First things first: I am teaching my second cooking class tonight. Yay! I'm v. excited, nearly as nervous as last time, and sad that I have terrible accidental frosty highlights and less-than-best skin right now. Living in my little hole (condo) with little ones and little interaction with adults, I have little reason to worry about my appearance most of the time. In fact, I'm lucky to shower every third day. But this opportunity has challenged me. Standing in front of 21 super attentive, semi-hungry, eager-to-be-engaged-and-educated adults is different and nerve-wracking. Hair color is a statement. Shoes are a statement. Glasses are a statement. Blemishes are awkward. Everything matters when people are looking at you for three hours - and believe me, they are too polite not to look, we are Minnesotans after all! It's super flattering and super disconcerting all at once. I've been thinking about this a lot lately and have come to realize that if I intend to engage, entertain, educate, and - hope of all hopes - inspire people (over the age of two), which of course I do, I need to be precise about what my goals are and calculated in how I accomplish them. My anything-goes, super casual, somewhat chaotic approach to daily life is not going to cut it if I want to change the way people think about food and share my knowledge credibly. I want to be taken seriously; I believe my expertise is worth the cost of registration. I don't want bad highlights to be part of the equation. I don't want anything about my appearance to be a distraction. (Except maybe shoes. I would love to wear some rockin' shoes.) Tonight I'll put my hair back and hide the frost as best as I can, but before I teach my next class (and before I go to my husband's holiday work party, for that matter), I need to fix this. First impressions matter. Especially when you need respect and trust in order for you to (calculatedly) accomplish your (precise) goals. I imagine that each time I teach a class I will realize another thing about my manner or appearance or curriculum that will need to be adjusted. It's oddly invigorating. (Also odd is the fact that I'm way more preoccupied about this as a cooking instructor than I was sitting in a courtroom all day supporting a judge - perhaps because being presentable was a given then, plus I was never a focal point in the courtroom, except for maybe when I was nine months pregnant.)

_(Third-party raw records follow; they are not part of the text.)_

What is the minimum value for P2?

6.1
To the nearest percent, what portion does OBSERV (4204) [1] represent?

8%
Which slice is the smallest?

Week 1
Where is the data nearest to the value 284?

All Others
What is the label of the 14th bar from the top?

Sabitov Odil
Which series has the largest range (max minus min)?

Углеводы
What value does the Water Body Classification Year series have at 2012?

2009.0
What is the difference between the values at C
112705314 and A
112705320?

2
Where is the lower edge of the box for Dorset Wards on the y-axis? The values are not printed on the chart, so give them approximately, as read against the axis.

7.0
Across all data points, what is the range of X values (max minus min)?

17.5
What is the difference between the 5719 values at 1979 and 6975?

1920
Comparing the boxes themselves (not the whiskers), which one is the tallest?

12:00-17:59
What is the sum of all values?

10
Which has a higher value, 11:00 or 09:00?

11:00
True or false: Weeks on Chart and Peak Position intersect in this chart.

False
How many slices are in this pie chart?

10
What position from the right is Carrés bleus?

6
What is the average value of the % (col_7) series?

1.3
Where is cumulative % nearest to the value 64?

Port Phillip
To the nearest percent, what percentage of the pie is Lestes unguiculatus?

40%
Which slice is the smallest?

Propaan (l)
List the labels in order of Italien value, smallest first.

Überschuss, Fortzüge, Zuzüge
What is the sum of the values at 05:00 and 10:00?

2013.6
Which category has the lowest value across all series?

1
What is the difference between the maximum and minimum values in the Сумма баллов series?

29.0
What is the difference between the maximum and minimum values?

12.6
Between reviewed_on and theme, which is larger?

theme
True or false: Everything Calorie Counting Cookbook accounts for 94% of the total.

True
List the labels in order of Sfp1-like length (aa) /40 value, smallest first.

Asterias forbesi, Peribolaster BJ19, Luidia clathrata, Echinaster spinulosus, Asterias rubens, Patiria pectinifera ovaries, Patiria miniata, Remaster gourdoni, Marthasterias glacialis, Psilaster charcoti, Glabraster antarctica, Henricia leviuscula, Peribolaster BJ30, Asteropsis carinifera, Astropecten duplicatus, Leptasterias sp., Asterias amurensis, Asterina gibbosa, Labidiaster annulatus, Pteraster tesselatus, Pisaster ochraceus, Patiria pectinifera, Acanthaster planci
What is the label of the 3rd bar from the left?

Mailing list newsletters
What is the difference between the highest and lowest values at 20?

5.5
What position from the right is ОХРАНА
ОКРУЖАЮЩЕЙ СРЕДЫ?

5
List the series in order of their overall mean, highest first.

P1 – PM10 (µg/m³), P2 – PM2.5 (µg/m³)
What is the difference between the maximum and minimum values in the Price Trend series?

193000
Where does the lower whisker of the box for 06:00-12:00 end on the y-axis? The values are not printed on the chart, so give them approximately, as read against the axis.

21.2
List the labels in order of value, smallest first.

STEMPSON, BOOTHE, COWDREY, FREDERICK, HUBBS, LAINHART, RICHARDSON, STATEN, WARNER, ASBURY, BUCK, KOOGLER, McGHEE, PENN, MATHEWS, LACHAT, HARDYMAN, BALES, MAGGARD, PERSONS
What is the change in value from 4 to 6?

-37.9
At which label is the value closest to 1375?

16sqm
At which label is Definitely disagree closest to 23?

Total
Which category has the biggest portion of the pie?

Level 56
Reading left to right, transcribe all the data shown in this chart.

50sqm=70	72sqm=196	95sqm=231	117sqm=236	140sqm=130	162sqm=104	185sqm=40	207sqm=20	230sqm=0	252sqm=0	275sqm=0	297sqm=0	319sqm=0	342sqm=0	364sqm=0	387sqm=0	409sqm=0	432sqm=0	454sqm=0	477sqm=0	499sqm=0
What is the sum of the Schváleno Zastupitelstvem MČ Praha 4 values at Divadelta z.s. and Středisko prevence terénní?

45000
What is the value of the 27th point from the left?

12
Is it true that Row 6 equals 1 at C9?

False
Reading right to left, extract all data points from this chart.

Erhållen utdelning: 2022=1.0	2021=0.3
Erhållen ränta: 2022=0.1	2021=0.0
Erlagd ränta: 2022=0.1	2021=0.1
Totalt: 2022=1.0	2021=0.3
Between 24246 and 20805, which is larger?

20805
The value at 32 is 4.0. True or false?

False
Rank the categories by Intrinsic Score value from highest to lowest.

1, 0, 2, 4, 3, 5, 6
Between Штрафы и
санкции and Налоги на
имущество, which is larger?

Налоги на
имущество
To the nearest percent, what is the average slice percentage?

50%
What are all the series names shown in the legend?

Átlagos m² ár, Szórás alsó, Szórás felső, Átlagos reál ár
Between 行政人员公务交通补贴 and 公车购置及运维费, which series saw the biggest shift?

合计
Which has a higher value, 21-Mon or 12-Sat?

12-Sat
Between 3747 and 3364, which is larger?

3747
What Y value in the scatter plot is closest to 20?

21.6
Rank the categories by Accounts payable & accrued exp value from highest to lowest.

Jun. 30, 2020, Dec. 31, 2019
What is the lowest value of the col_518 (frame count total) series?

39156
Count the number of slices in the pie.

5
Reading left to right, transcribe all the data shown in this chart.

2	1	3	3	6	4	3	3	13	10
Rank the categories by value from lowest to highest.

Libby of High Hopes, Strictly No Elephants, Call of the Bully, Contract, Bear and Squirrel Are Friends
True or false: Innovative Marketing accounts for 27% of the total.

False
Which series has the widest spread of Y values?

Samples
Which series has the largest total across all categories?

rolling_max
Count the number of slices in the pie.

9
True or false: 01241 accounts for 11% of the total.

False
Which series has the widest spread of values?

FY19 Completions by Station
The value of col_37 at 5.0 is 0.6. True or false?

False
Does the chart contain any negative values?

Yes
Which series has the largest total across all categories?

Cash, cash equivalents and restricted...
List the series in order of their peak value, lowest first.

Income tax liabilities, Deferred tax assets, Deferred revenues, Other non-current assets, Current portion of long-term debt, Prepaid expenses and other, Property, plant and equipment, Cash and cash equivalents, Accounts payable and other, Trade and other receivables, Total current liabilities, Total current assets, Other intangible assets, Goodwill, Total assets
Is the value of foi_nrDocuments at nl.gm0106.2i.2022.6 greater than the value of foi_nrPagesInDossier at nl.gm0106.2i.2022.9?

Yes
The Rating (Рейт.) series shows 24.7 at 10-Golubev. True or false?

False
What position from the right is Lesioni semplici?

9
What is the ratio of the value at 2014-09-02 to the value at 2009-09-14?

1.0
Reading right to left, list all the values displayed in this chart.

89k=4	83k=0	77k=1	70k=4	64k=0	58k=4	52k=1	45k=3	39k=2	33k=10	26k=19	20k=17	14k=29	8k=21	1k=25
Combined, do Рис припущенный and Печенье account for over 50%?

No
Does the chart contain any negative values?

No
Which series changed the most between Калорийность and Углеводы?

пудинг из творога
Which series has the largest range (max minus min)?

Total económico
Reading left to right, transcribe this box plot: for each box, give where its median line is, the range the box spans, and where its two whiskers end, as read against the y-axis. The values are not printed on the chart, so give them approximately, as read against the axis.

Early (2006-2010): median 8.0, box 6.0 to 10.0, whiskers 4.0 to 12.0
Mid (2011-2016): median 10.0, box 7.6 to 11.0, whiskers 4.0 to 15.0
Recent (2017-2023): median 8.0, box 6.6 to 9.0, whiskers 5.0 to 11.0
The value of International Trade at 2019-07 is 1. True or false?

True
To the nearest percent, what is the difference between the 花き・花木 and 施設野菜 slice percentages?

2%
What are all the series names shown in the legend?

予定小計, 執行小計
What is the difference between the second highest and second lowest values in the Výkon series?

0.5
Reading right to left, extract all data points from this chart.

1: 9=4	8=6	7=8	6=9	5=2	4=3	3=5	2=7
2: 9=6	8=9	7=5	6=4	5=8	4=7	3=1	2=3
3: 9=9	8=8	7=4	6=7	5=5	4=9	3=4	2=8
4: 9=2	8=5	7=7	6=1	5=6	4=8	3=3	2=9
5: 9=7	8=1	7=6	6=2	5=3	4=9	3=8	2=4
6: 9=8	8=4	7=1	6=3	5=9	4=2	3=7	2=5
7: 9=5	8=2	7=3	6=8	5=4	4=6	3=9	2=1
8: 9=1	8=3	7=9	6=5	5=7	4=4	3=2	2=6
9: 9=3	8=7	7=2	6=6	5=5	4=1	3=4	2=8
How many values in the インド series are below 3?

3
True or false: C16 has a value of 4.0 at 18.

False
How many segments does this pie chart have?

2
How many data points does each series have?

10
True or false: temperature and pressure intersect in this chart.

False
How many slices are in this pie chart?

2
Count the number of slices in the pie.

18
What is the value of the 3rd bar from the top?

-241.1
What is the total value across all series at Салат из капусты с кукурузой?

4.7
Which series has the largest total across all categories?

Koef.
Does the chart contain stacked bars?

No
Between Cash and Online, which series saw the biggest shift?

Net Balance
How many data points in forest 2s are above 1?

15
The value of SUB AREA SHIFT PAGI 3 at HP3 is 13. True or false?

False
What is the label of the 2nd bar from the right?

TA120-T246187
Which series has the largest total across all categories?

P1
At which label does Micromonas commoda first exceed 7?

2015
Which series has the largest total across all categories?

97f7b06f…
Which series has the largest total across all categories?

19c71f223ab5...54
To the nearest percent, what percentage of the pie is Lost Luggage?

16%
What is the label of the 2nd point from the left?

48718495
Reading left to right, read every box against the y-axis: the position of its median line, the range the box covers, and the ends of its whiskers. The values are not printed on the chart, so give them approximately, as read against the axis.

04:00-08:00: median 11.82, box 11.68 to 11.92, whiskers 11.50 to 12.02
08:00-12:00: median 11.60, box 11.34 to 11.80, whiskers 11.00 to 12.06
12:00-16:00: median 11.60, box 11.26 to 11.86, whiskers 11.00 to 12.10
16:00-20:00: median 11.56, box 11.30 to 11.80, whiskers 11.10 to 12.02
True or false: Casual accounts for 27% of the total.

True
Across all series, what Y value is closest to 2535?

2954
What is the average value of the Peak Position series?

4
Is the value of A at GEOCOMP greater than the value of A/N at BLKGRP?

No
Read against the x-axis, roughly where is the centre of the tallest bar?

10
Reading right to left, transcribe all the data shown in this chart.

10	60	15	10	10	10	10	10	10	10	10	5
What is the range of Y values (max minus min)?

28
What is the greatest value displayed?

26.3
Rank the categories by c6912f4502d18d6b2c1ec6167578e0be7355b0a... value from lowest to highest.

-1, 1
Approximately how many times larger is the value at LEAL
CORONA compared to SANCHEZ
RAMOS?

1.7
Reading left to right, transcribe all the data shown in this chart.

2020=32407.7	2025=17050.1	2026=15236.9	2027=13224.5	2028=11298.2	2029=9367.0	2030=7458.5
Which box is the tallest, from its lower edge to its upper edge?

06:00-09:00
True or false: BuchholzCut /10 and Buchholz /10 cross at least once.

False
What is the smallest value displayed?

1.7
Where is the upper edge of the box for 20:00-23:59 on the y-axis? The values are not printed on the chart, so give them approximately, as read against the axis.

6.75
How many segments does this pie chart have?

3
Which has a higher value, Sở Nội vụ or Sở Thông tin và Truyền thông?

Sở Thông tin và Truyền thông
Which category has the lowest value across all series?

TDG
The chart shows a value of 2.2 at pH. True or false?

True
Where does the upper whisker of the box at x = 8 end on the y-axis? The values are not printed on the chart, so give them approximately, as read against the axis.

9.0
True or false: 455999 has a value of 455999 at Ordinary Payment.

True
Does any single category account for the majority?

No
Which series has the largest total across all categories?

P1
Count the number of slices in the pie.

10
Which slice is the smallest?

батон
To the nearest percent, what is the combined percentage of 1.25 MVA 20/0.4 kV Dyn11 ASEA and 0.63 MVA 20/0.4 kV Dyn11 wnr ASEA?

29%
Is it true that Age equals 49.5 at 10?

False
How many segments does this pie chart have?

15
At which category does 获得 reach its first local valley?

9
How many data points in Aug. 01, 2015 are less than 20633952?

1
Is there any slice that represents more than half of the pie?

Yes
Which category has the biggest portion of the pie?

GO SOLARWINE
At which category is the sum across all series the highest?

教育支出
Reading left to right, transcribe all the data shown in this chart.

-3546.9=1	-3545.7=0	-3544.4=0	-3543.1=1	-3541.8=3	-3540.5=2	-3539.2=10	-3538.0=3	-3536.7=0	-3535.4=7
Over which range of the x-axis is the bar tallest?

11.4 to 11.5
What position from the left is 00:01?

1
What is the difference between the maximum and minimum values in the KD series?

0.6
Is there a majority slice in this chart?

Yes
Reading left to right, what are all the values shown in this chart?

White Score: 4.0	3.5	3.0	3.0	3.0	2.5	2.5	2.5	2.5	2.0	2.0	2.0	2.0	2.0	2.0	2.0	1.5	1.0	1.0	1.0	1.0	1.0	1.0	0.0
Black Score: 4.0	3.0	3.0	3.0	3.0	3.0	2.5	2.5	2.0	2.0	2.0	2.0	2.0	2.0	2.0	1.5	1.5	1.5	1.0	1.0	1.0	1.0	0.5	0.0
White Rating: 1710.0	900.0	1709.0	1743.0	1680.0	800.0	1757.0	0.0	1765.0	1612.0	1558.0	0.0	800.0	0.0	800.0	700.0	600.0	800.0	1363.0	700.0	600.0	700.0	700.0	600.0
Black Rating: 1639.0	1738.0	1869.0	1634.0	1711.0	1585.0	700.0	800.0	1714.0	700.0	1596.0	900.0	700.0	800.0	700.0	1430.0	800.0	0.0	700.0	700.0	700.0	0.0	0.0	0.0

Below is a list of classes I'll be teaching through February, in case you are either interested in learning how to cook and eat local food when it's at its best, or simply curious about my frosty highlights. All classes are at Local D'Lish, in the Warehouse District/North Loop Neighborhood just outside of downtown Minneapolis. Wednesday and Friday classes are in the evening; Sunday classes are in the afternoon. Call superstars Ann, Kate, or Erika at Local D'Lish for more info!
Nov. 18 (tonight!) and Nov. 27: Eating local through winter
Dec. 7: Root vegetables
Dec. 16: Vegetarian cooking through winter
Jan. 18: Cooking for the week
Jan. 25: Heartland hot dishes
Jan. 29: Healthy meals for kids
Feb. 22: Three great winter soups
I'll be teaching 4 classes per month starting in March 2012.
Here is what I looked like on my way to teach my first class, over a month ago. There's a gynormous food processor in my bag. (And yes I digitally whitened my teeth in this picture.)
Here is what I've been making a lot lately in my own kitchen, incidentally the first thing I ever blogged about at Cake and Edith. This version included edamame and sprouted chickpeas. Delicious topped with some plain yogurt and a heavy douse of (decidedly nonlocal) Cholula. Yesterday I ate four of them. I eat a lot.
For those of you who attend(ed) my class: thanks so much for your participation! I hope you enjoyed yourselves and I'd love to hear about how your locavore aspirations go this winter! Thank you so much for waiting for that final quiche to cook up. Sorry about the bad highlights.
UPDATE 11/20/11: Also, following up on the after-class discussion about Minnesota's growing season (hi, hip silver-name-tagged mamas!), the document I referred to can be found HERE, on the St. Paul Farmer's Market website. It's a great visual aid, but note how our wacky weather can really change things however. Broccoli was still being harvested last week, in mid-November, for instance, and our roots and winter squash similarly had a later season due to our extended, warm fall.